Just the info I needed, you've just saved me heaps of time and effort, thanks heaps. No doubt I'll get quizzed by the Mrs once she hears the popping!!


----------



## Kodos

The popping is actually quite subtle, think mini popcorn - sounds more like a crackle when a few of them are going at once.

Doesn't smell too bad either - the missus will probably think you are baking something... Then be disappointed that it's for brewing... :-/


----------



## chrisgg

From experience in roasting my own peanuts in a microwave, I would be careful of doing the wheat that way. I found there was a very uneven roasting in my revolving microwave. Some ares of the peanuts would be nearly burnt and others lightly done. Not only that but the whole lot can catch fire if you leave it too long. Also only a small batch can be done at a time.
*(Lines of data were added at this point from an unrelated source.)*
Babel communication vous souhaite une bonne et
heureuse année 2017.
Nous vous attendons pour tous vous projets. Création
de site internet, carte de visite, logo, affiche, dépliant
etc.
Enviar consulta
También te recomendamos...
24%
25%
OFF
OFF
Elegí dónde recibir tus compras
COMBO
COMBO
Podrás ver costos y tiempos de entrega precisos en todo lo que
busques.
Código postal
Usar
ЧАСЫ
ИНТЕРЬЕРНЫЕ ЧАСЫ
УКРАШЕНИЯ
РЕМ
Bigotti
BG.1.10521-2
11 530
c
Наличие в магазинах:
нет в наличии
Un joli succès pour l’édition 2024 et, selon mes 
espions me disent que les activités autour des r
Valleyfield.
I would definitely recommend doing it in a fan oven with circulating hot air, one grain deep, in a large flat pan....two or three pans at a time depending on the shelves in your oven. Once you have got the temperature and time right it should work every time and give an even result. The oven needs to be hot to torrefy properly...at least 200 degC.


----------



## Chridech

Working up a recipe that calls for torrefied wheat. Could flaked wheat could be substituted without problem? If I did use torrefied wheat I presume it doesn't need to be milled? That way it can imitate rice gulls and I'd say the poor things have been terrorised enough already.


----------



## Bribie G

Terrified gulls.
Stay away from the beach.


----------



## MHB

Chridech said:


> Working up a recipe that calls for torrified wheat. Could flaked wheat could be substituted without problem? If I did use torrified wheat I presume it doesn't need to be milled? That way it can imitate rice gulls and I'd say the poor things have been terrorised enough already.
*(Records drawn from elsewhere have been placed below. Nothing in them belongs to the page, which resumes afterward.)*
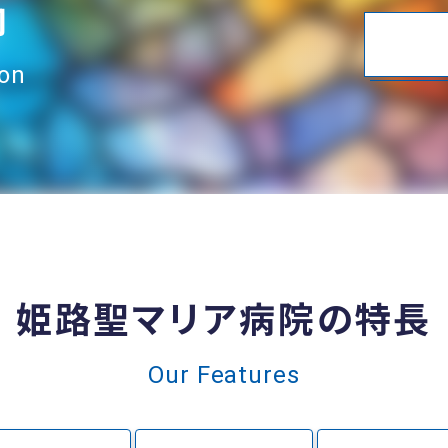
内
ion
姫路聖マリア病院の特長
Our Features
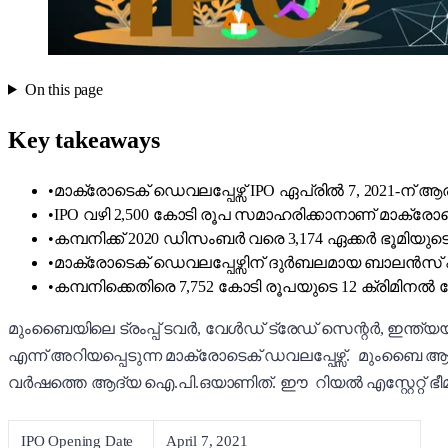
On this page
Key takeaways
•
മാക്രോടെക് ഡെവലപ്പേഴ്സ് IPO ഏപ്രിൽ 7, 2021-ന് ആരം
•
IPO വഴി 2,500 കോടി രൂപ സമാഹരിക്കാനാണ് മാക്രോടെക്
•
കമ്പനിക്ക് 2020 ഡിസംബർ വരെ 3,174 ഏക്കർ ഭൂമിയ
•
മാക്രോടെക് ഡെവലപ്പേഴ്സിന് ദുർബലമായ ബാലൻസ് ഷീ
•
കമ്പനിക്കെതിരെ 7,752 കോടി രൂപയുടെ 12 ക്രിമിനൽ
മുംബെെയിലെ ട്രംപ്പ് ടവർ, വേൾഡ് ട്രേഡ് സെന്റർ, ഇന്ത്യയ
എന്ന് അറിയപ്പെടുന്ന മാക്രോടെക് ഡവലപ്പേഴ്സ്. മുംബെെ ആ
വർഷത്തെ ആദ്യ ഐ.പി.ഒയാണിത്. ഈ റിയൽ എസ്റ്റേറ്റ് ഭീമനെ പ
IPO Opening Date
April 7, 2021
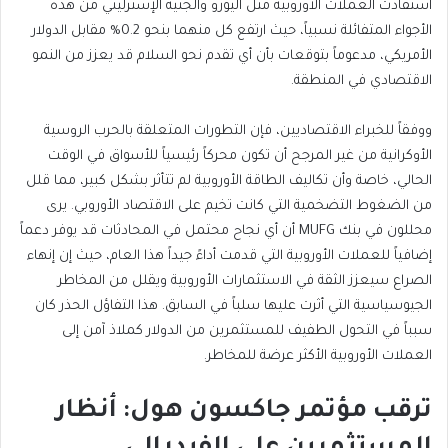
استفادت العملات الأوروبية مثل اليورو والجنيه الإسترليني من هذه
الأجواء المتفائلة نسبياً، حيث ارتفع كل منهما بنحو 0.2% مقابل الدولار
الأمريكي
، مدعوماً بتوقعات بأن أي تقدم نحو السلام قد يعزز من النمو
الاقتصادي في المنطقة.
ووفقاً للخبراء الاقتصاديين، فإن التطورات المتعلقة بالحرب الروسية
الأوكرانية من غير المرجح أن تكون محركاً رئيسياً للأسواق في الوقت
الحالي، خاصة وأن تكاليف الطاقة الأوروبية لم تتأثر بشكل
كبير، مما قلل
من الضغوط التضخمية التي كانت تخيم على الاقتصاد الأوروبي.
يرى
محللون في بنك MUFG أن أي نجاح محتمل في المحادثات قد يوفر دعماً
إضافياً للعملات الأوروبية التي قدمت أداءً جيداً هذا
العام، حيث إن إنهاء
الصراع سيعزز الثقة في الاستثمارات الأوروبية ويقلل من المخاطر
الجيوسياسية التي أثرت عليها سلباً في السابق. هذا التفاؤل الحذر كان
سبباً في التحول الطفيف للمستثمرين من الدولار كملاذ آمن إلى
العملات الأوروبية الأكثر عرضة للمخاطر.
ترقب مؤتمر جاكسون هول: أنظار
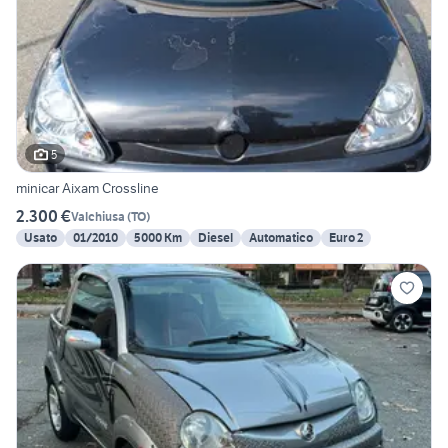
5
minicar Aixam Crossline
2.300 €
Valchiusa
(
TO
)
Usato
01/2010
5000 Km
Diesel
Automatico
Euro 2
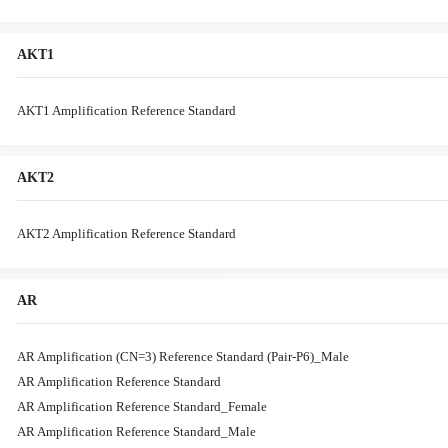
AKT1
AKT1 Amplification Reference Standard
AKT2
AKT2 Amplification Reference Standard
AR
AR Amplification (CN=3) Reference Standard (Pair-P6)_Male
AR Amplification Reference Standard
AR Amplification Reference Standard_Female
AR Amplification Reference Standard_Male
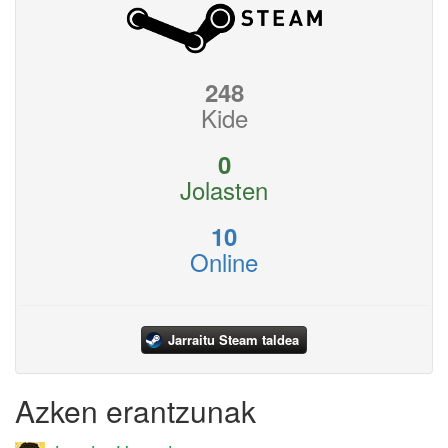
248
Kide
0
Jolasten
10
Online
Jarraitu Steam taldea
Azken erantzunak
At a pinch, yes I think flaked would be the best substitute. I would be very cautious "home torrifying" wheat, from the examples of barley the method they used will add quite a lot of colour to your recipe. Commercially made torrified wheat is very pale and has a very soft bready/doughy and a slight nutty flavour without any discernible toastyness , I find flake a lot blander and would choose the torrified if I were following a recipe where I was trying to get the same result the recipe designer was after.

Torrified Wheat must be milled, just mix it with the barley malt if you mill it alone it can turn to a mushy paste that will wind itself around the mill rollers and make a hell of a mess. Like all wheat there is no husk so nothing like rice hulls (or gulls) and it is relying on the filtration provided by the malt husks during lautering.

Mark


----------



## Ducatiboy stu

Bribie G said:


> Terrified gulls.
> Stay away from the beach.


Rice Gulls dont like Terrified Wheat


----------



## Lindsay Dive

I want to make a Wit next week, so, I just went and bought 2 kilos of plain wheat and put about a 1/3 cup into a popcorn maker and ran it for about 1 minute until I could no longer hear any wheat popping. Easy peasy and the Torrified wheat looks great.






Edited to add photograph.


----------



## Bribie G

Photo or it didn't happen.


----------



## Lindsay Dive

Bribie G said:


> Photo or it didn't happen.


It was edited with a photograph after you posted.


----------



## stera

Tried microwave poping, god that I sow your result, because I expected to end up more popcorn look like with poped grain. Then i read that there is 3 tipes of weat regarding hardnes od skul, thought I have the hardest kind


----------



## stera

Do I need to wait for 2 weeks before using torrified wheat , like other homemade malt -grain


----------